What Rights Do Tenants Have?
Even if you have a no-pet policy, you cannot deny a resident the ability to bring their ESA, and dog breed restrictions do not apply. While the tenant must clean up after their animal and pay for damages incurred—either out of pocket or through a security deposit—you cannot charge a pet deposit fee. If there is concern about the validity of the emotional support animal, landlords should make it a point to conduct a pet screening. Even though ESAs are not necessarily pets, a pet screening service can review the documentation to confirm the legality of the ESA and give you better peace of mind.
Can You Ever Deny an ESA?
While it may seem as though landlords have little to no say in the matter, you need to know that there are instances when you can deny an emotional support animal. If a tenant doesn’t have an ESA letter, the ESA bothers other tenants, or the necessary accommodations for the animal would be unreasonable, you can deny the tenant residency. But what qualifies as unreasonable?

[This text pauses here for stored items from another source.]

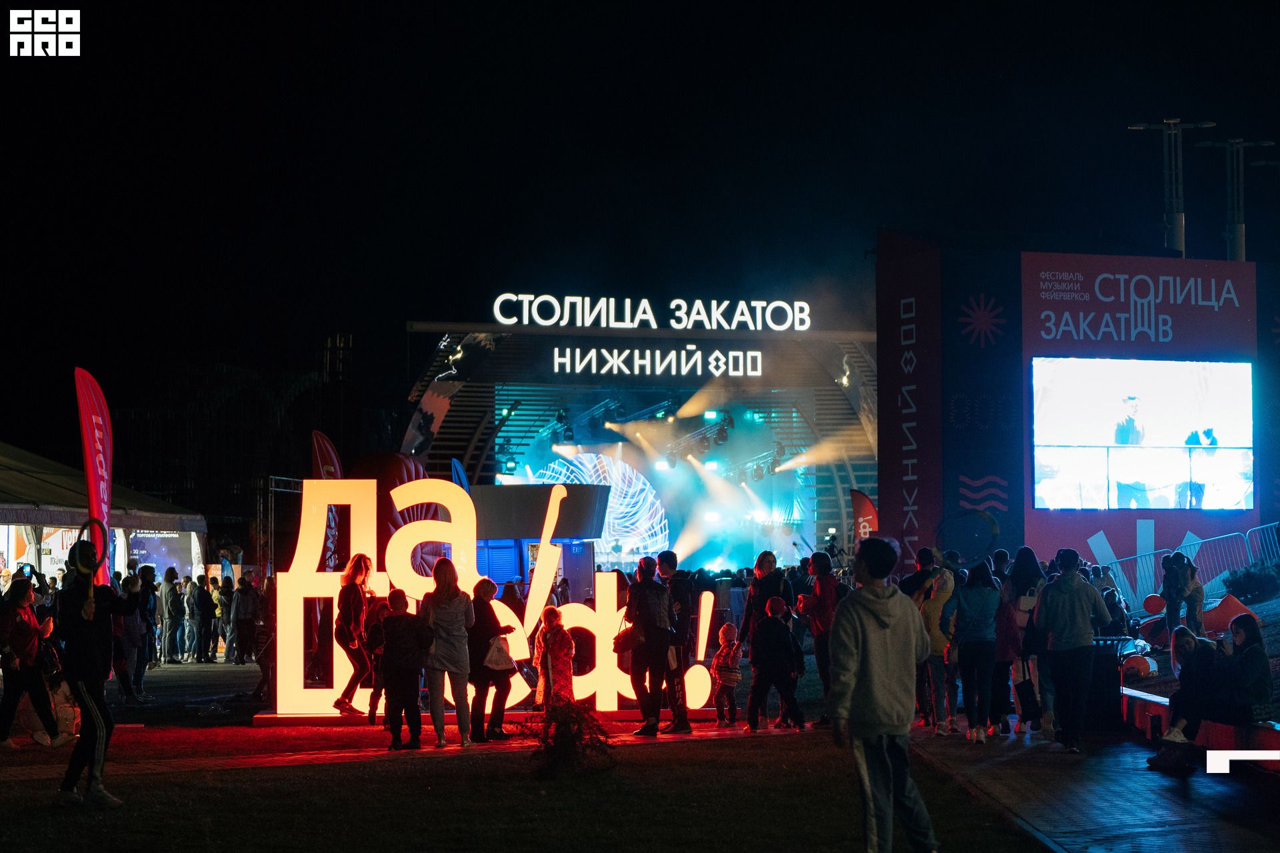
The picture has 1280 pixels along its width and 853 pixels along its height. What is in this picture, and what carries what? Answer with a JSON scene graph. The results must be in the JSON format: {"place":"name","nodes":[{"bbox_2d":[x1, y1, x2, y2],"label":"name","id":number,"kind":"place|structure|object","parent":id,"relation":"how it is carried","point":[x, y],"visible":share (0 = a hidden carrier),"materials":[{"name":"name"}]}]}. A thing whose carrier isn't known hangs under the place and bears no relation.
{"place":"outdoors","nodes":[
{"label":"outdoors","id":0,"kind":"place"},
{"bbox_2d":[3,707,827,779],"label":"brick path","id":1,"kind":"structure","parent":0,"point":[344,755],"materials":[{"name":"red"}]},
{"bbox_2d":[420,559,474,749],"label":"woman","id":2,"kind":"object","parent":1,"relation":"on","point":[442,623],"visible":0.97},
{"bbox_2d":[467,579,517,744],"label":"woman","id":3,"kind":"object","parent":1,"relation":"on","point":[487,621],"visible":0.83},
{"bbox_2d":[484,636,513,670],"label":"handbag","id":4,"kind":"object","parent":3,"relation":"in","point":[499,660],"visible":0.72,"materials":[{"name":"white"}]},
{"bbox_2d":[624,554,676,735],"label":"man","id":5,"kind":"object","parent":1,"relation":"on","point":[635,663],"visible":0.99},
{"bbox_2d":[611,623,636,654],"label":"handbag","id":6,"kind":"object","parent":5,"relation":"hanging from","point":[622,648],"visible":0.59,"materials":[{"name":"leather"}]},
{"bbox_2d":[656,551,694,734],"label":"man","id":7,"kind":"object","parent":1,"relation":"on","point":[672,558],"visible":0.85},
{"bbox_2d":[0,718,1047,852],"label":"lawn","id":8,"kind":"structure","parent":0,"point":[321,772],"materials":[{"name":"green plant"}]},
{"bbox_2d":[0,579,66,749],"label":"woman","id":9,"kind":"object","parent":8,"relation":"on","point":[21,595],"visible":0.98},
{"bbox_2d":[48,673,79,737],"label":"bag","id":10,"kind":"object","parent":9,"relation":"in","point":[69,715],"visible":0.5,"materials":[{"name":"white plastic"}]},
{"bbox_2d":[52,550,127,807],"label":"person","id":11,"kind":"object","parent":8,"relation":"on","point":[91,705],"visible":0.96},
{"bbox_2d":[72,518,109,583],"label":"tennis racket","id":12,"kind":"object","parent":11,"relation":"in","point":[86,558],"visible":0.79,"materials":[{"name":"plastic"}]},
{"bbox_2d":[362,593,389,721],"label":"person","id":13,"kind":"object","parent":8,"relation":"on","point":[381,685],"visible":0.57},
{"bbox_2d":[376,586,430,751],"label":"person","id":14,"kind":"object","parent":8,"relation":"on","point":[399,595],"visible":0.99},
{"bbox_2d":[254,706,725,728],"label":"platform","id":15,"kind":"structure","parent":8,"relation":"on","point":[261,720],"materials":[{"name":"red"}]},
{"bbox_2d":[332,554,375,714],"label":"woman","id":16,"kind":"object","parent":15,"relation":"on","point":[361,581],"visible":0.9},
{"bbox_2d":[271,468,724,719],"label":"letter sign","id":17,"kind":"object","parent":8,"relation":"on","point":[301,601],"visible":0.8,"materials":[{"name":"yellow plastic"}]},
{"bbox_2d":[524,698,613,776],"label":"shrub","id":18,"kind":"object","parent":8,"relation":"on","point":[565,737],"visible":0.97,"materials":[{"name":"green plant"}]},
{"bbox_2d":[710,622,743,725],"label":"child","id":19,"kind":"object","parent":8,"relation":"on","point":[730,677],"visible":0.96},
{"bbox_2d":[746,593,804,732],"label":"child","id":20,"kind":"object","parent":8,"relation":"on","point":[775,648],"visible":1},
{"bbox_2d":[826,536,937,852],"label":"man","id":21,"kind":"object","parent":8,"relation":"on","point":[873,623],"visible":0.99},
{"bbox_2d":[0,0,1279,426],"label":"sky","id":22,"kind":"structure","parent":0,"point":[712,6],"materials":[{"name":"black"}]},
{"bbox_2d":[905,716,1279,852],"label":"pavement","id":23,"kind":"structure","parent":0,"point":[1055,805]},
{"bbox_2d":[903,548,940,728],"label":"person","id":24,"kind":"object","parent":23,"relation":"on","point":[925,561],"visible":0.47},
{"bbox_2d":[921,561,959,735],"label":"person","id":25,"kind":"object","parent":23,"relation":"on","point":[938,643],"visible":0.62},
{"bbox_2d":[952,562,1003,744],"label":"woman","id":26,"kind":"object","parent":23,"relation":"on","point":[978,640],"visible":0.95},
{"bbox_2d":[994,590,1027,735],"label":"person","id":27,"kind":"object","parent":23,"relation":"on","point":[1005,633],"visible":0.54},
{"bbox_2d":[1002,549,1050,734],"label":"woman","id":28,"kind":"object","parent":23,"relation":"on","point":[1028,563],"visible":0.67},
{"bbox_2d":[1034,549,1112,752],"label":"man","id":29,"kind":"object","parent":23,"relation":"on","point":[1083,613],"visible":0.99},
{"bbox_2d":[1084,635,1123,731],"label":"trash bin","id":30,"kind":"object","parent":23,"relation":"on","point":[1103,687],"visible":0.68,"materials":[{"name":"black"}]},
{"bbox_2d":[1120,688,1279,771],"label":"bench","id":31,"kind":"object","parent":23,"relation":"on","point":[1133,695],"visible":0.53,"materials":[{"name":"red"}]},
{"bbox_2d":[1146,626,1225,770],"label":"person","id":32,"kind":"object","parent":31,"relation":"in","point":[1186,640],"visible":0.81},
{"bbox_2d":[1212,613,1275,725],"label":"woman","id":33,"kind":"object","parent":31,"relation":"in","point":[1243,655],"visible":0.84},
{"bbox_2d":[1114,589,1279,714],"label":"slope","id":34,"kind":"structure","parent":0,"point":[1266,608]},
{"bbox_2d":[1120,654,1157,679],"label":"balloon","id":35,"kind":"object","parent":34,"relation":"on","point":[1143,665],"visible":0.83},
{"bbox_2d":[1142,594,1165,614],"label":"balloon","id":36,"kind":"object","parent":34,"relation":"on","point":[1151,605],"visible":0.94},
{"bbox_2d":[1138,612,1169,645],"label":"bean bag","id":37,"kind":"object","parent":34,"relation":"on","point":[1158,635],"visible":0.69,"materials":[{"name":"red fabric"}]},
{"bbox_2d":[1161,552,1204,634],"label":"person","id":38,"kind":"object","parent":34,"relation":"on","point":[1178,593],"visible":0.93},
{"bbox_2d":[1201,594,1255,632],"label":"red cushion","id":39,"kind":"object","parent":34,"relation":"on","point":[1228,615],"visible":0.7,"materials":[{"name":"red fabric"}]},
{"bbox_2d":[1222,564,1279,602],"label":"shrub","id":40,"kind":"object","parent":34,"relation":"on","point":[1251,593],"visible":0.93,"materials":[{"name":"green plant"}]},
{"label":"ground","id":41,"kind":"structure","parent":0},
{"bbox_2d":[73,367,114,578],"label":"feather flag","id":42,"kind":"object","parent":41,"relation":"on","point":[106,491],"visible":0.82,"materials":[{"name":"red fabric"}]},
{"bbox_2d":[0,445,210,583],"label":"tent","id":43,"kind":"object","parent":41,"relation":"on","point":[13,523],"visible":0.7,"materials":[{"name":"white fabric"}]},
{"bbox_2d":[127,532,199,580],"label":"banner","id":44,"kind":"object","parent":43,"relation":"in","point":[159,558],"visible":0.55,"materials":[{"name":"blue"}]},
{"bbox_2d":[114,570,148,704],"label":"person","id":45,"kind":"object","parent":41,"relation":"on","point":[129,633],"visible":0.84},
{"bbox_2d":[136,562,159,689],"label":"person","id":46,"kind":"object","parent":41,"relation":"on","point":[151,578],"visible":0.73},
{"bbox_2d":[158,566,181,664],"label":"person","id":47,"kind":"object","parent":41,"relation":"on","point":[169,613],"visible":0.98},
{"bbox_2d":[182,575,200,662],"label":"person","id":48,"kind":"object","parent":41,"relation":"on","point":[191,598],"visible":0.97},
{"bbox_2d":[192,574,217,662],"label":"person","id":49,"kind":"object","parent":41,"relation":"on","point":[206,605],"visible":0.97},
{"bbox_2d":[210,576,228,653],"label":"person","id":50,"kind":"object","parent":41,"relation":"on","point":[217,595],"visible":0.75},
{"bbox_2d":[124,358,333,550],"label":"tree","id":51,"kind":"object","parent":41,"relation":"on","point":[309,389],"visible":0.58,"materials":[{"name":"plant"}]},
{"bbox_2d":[228,572,259,664],"label":"person","id":52,"kind":"object","parent":41,"relation":"on","point":[241,608],"visible":0.99},
{"bbox_2d":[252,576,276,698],"label":"person","id":53,"kind":"object","parent":41,"relation":"on","point":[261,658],"visible":0.62},
{"bbox_2d":[310,430,342,571],"label":"feather flag","id":54,"kind":"object","parent":41,"relation":"on","point":[329,449],"visible":0.52,"materials":[{"name":"fabric"}]},
{"bbox_2d":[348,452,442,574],"label":"feather flag","id":55,"kind":"object","parent":41,"relation":"on","point":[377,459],"visible":0.4,"materials":[{"name":"red"}]},
{"bbox_2d":[450,457,469,492],"label":"feather flag","id":56,"kind":"object","parent":41,"relation":"on","point":[457,466],"visible":0.35,"materials":[{"name":"blue fabric"}]},
{"bbox_2d":[468,482,610,598],"label":"booth","id":57,"kind":"object","parent":41,"relation":"on","point":[589,496],"visible":0.5,"materials":[{"name":"blue"}]},
{"bbox_2d":[532,606,575,711],"label":"child","id":58,"kind":"object","parent":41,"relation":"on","point":[549,643],"visible":0.93},
{"bbox_2d":[403,312,873,573],"label":"stage","id":59,"kind":"object","parent":41,"relation":"on","point":[757,379],"visible":0.63,"materials":[{"name":"black metal"}]},
{"bbox_2d":[525,452,667,556],"label":"stage screen","id":60,"kind":"object","parent":59,"relation":"in","point":[585,473],"visible":0.65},
{"bbox_2d":[492,291,813,331],"label":"illuminated sign","id":61,"kind":"object","parent":59,"relation":"attached to","point":[807,309],"visible":0.98,"materials":[{"name":"white plastic"}]},
{"bbox_2d":[550,344,763,379],"label":"illuminated sign","id":62,"kind":"object","parent":59,"relation":"attached to","point":[647,369],"visible":0.98,"materials":[{"name":"white plastic"}]},
{"bbox_2d":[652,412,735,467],"label":"lighting truss","id":63,"kind":"object","parent":59,"relation":"hanging from","point":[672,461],"visible":0.75,"materials":[{"name":"black"}]},
{"bbox_2d":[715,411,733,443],"label":"stage light","id":64,"kind":"object","parent":59,"relation":"hanging from","point":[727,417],"visible":0.83,"materials":[{"name":"black metal"}]},
{"bbox_2d":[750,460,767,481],"label":"stage light","id":65,"kind":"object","parent":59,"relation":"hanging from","point":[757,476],"visible":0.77,"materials":[{"name":"black metal"}]},
{"bbox_2d":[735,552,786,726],"label":"woman","id":66,"kind":"object","parent":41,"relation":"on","point":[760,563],"visible":0.6},
{"bbox_2d":[800,551,840,726],"label":"person","id":67,"kind":"object","parent":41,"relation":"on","point":[827,578],"visible":0.77},
{"bbox_2d":[849,488,878,548],"label":"feather flag","id":68,"kind":"object","parent":41,"relation":"on","point":[870,511],"visible":0.66,"materials":[{"name":"red fabric"}]},
{"bbox_2d":[870,239,1279,587],"label":"billboard","id":69,"kind":"object","parent":41,"relation":"on","point":[1091,526],"visible":0.82},
{"bbox_2d":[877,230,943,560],"label":"banner","id":70,"kind":"object","parent":69,"relation":"attached to","point":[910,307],"visible":0.83,"materials":[{"name":"fabric"}]},
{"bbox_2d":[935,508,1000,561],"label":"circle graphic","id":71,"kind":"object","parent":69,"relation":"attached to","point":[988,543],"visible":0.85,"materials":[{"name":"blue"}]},
{"bbox_2d":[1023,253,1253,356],"label":"sign","id":72,"kind":"object","parent":69,"relation":"attached to","point":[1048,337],"visible":0.98,"materials":[{"name":"fabric"}]},
{"bbox_2d":[1029,355,1254,512],"label":"video screen","id":73,"kind":"object","parent":69,"relation":"attached to","point":[1178,397],"visible":0.98,"materials":[{"name":"white"}]},
{"bbox_2d":[1129,118,1214,257],"label":"light pole","id":74,"kind":"object","parent":41,"relation":"on","point":[1181,237],"visible":0.49,"materials":[{"name":"metal"}]},
{"bbox_2d":[1092,520,1279,609],"label":"metal barrier","id":75,"kind":"object","parent":41,"relation":"on","point":[1201,541],"visible":0.69,"materials":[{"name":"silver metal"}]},
{"bbox_2d":[1195,136,1271,262],"label":"light pole","id":76,"kind":"object","parent":41,"relation":"on","point":[1241,250],"visible":0.5,"materials":[{"name":"grey metal"}]},
{"bbox_2d":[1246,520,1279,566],"label":"metal barrier","id":77,"kind":"object","parent":41,"relation":"on","point":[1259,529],"visible":0.81,"materials":[{"name":"metal"}]}
]}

If your insurance policy states that certain breeds or species you cannot allow on the property without increasing your insurance rate, this charge would be an unreasonable financial burden. Additionally, if the unit does not have the space to house certain species, such as a horse or an alligator, you can deny the tenant residency.
While it may seem frustrating to rent out to someone with an ESA, keep in mind that your tenant needs this animal to improve their quality of life. Without their ESA, a tenant may very well struggle to function.